• [ACTIVITY]:
Which lines in the items below contain the string "Silver"? Gather every one of them, and treat uppercase and lowercase letters as different.

________________________

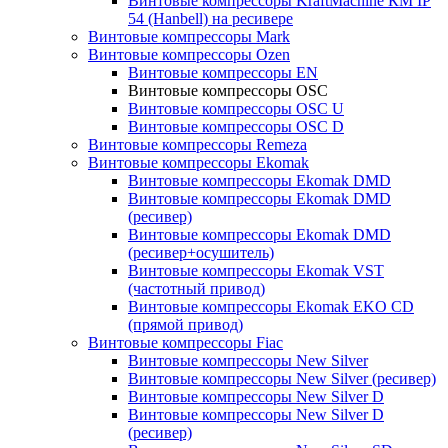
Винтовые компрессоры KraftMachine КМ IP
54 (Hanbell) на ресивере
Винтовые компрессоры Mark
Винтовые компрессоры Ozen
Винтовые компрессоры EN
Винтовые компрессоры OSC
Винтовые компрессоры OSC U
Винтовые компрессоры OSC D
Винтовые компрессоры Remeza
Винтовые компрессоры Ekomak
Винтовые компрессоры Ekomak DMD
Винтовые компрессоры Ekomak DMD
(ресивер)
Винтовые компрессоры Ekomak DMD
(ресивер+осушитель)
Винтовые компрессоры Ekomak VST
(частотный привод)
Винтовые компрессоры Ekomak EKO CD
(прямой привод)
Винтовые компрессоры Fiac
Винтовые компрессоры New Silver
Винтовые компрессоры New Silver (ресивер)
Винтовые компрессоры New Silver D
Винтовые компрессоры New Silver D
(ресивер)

________________________

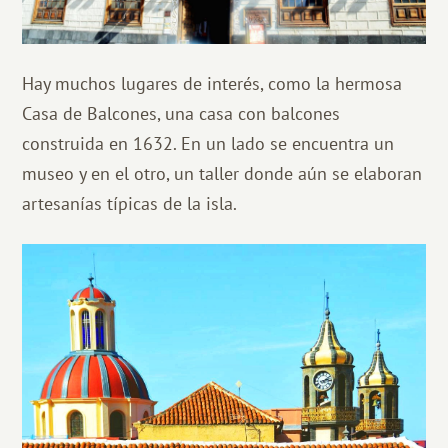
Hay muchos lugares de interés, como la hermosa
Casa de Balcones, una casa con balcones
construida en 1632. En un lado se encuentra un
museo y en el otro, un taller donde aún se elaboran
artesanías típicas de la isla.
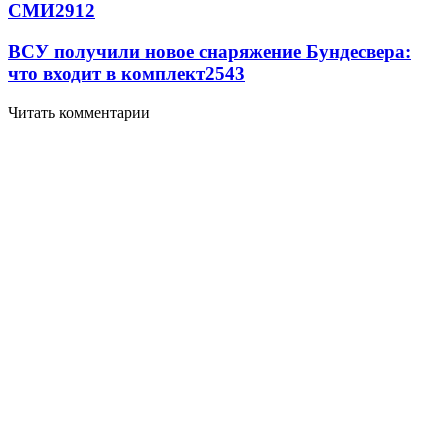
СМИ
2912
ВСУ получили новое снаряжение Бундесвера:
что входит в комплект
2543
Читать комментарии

________________________

• [FINISHED EXERCISE]:
Винтовые компрессоры New Silver
Винтовые компрессоры New Silver (ресивер)
Винтовые компрессоры New Silver D
Винтовые компрессоры New Silver D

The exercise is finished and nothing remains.